- _REQUEST_
The count of lines below that include the string "Impressions" is the whole answer.

[Content revision data]
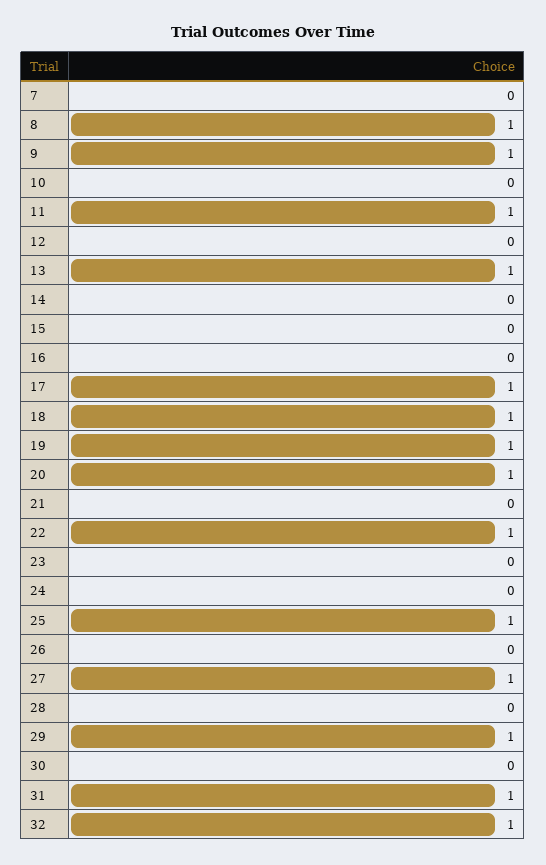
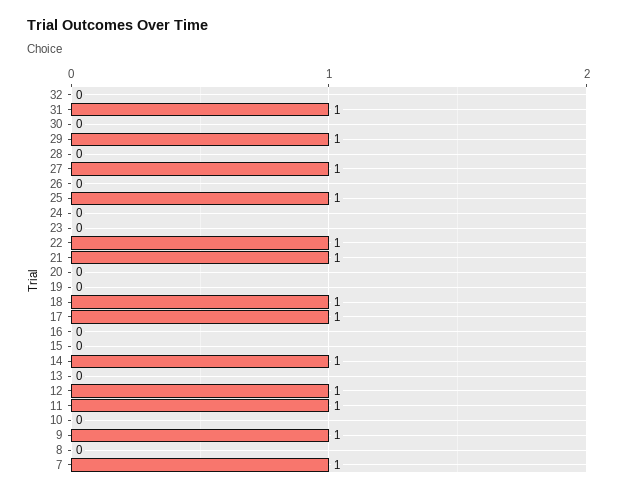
  {
-   "7": 0,
+   "7": 1,
-   "8": 1,
+   "8": 0,
    "9": 1,
    "10": 0,
    "11": 1,
-   "12": 0,
+   "12": 1,
-   "13": 1,
+   "13": 0,
-   "14": 0,
+   "14": 1,
    "15": 0,
    "16": 0,
    "17": 1,
    "18": 1,
-   "19": 1,
+   "19": 0,
-   "20": 1,
+   "20": 0,
-   "21": 0,
+   "21": 1,
    "22": 1,
    "23": 0,
    "24": 0,
    "25": 1,
    "26": 0,
    "27": 1,
    "28": 0,
    "29": 1,
    "30": 0,
    "31": 1,
-   "32": 1
+   "32": 0
  }

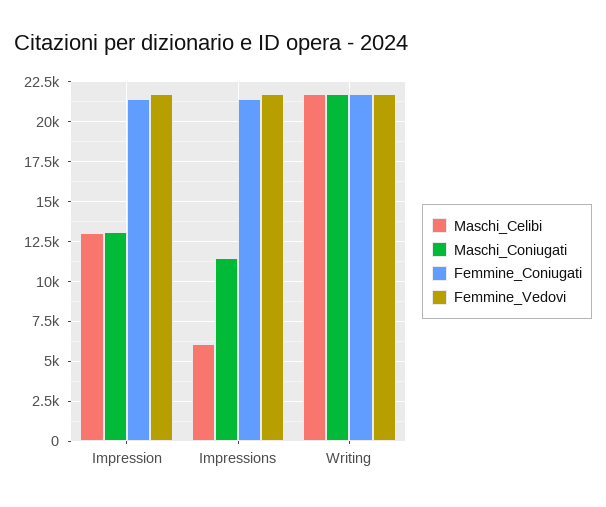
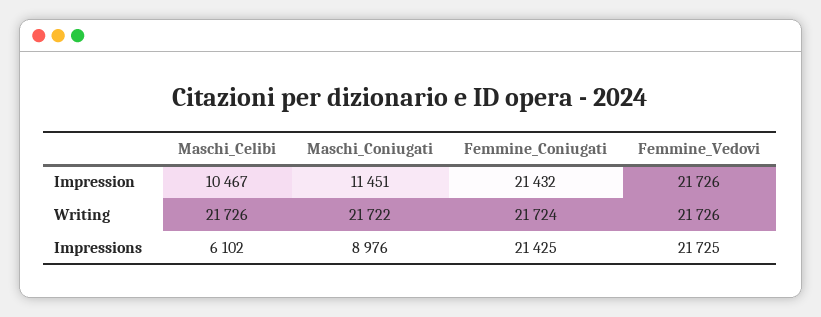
  {
    "Maschi_Celibi": {
-     "Impression": 13000,
+     "Impression": 10467,
      "Impressions": 6102,
      "Writing": 21726
    },
    "Maschi_Coniugati": {
-     "Impression": 13000,
+     "Impression": 11451,
-     "Impressions": 11500,
+     "Impressions": 8976,
      "Writing": 21722
    },
    "Femmine_Coniugati": {
      "Impression": 21432,
      "Impressions": 21425,
      "Writing": 21724
    },
    "Femmine_Vedovi": {
      "Impression": 21726,
      "Impressions": 21725,
      "Writing": 21726
    }
  }

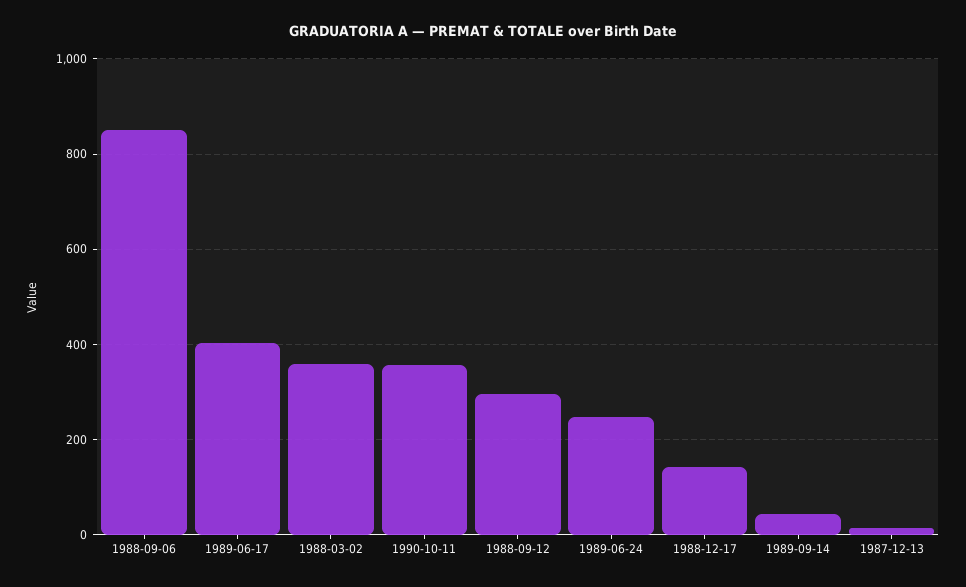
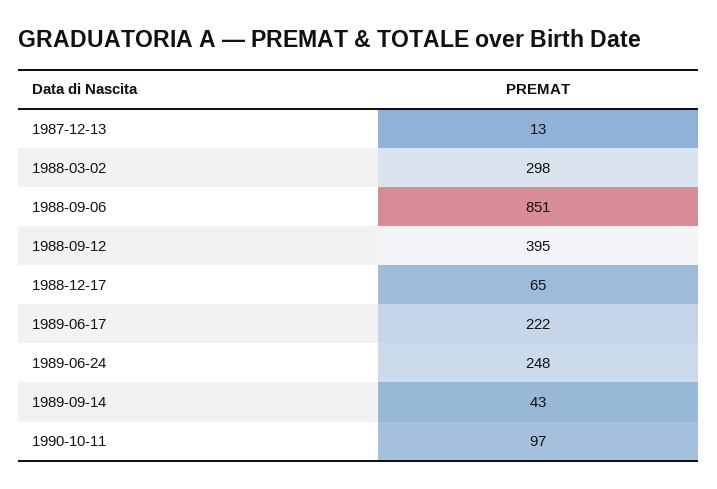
  {
    "1988-09-06": 851,
-   "1989-06-17": 400,
+   "1989-06-17": 222,
-   "1988-03-02": 360,
+   "1988-03-02": 298,
-   "1990-10-11": 360,
+   "1990-10-11": 97,
-   "1988-09-12": 300,
+   "1988-09-12": 395,
    "1989-06-24": 248,
-   "1988-12-17": 140,
+   "1988-12-17": 65,
    "1989-09-14": 43,
    "1987-12-13": 13
  }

- _EXPECTED ANSWER_
5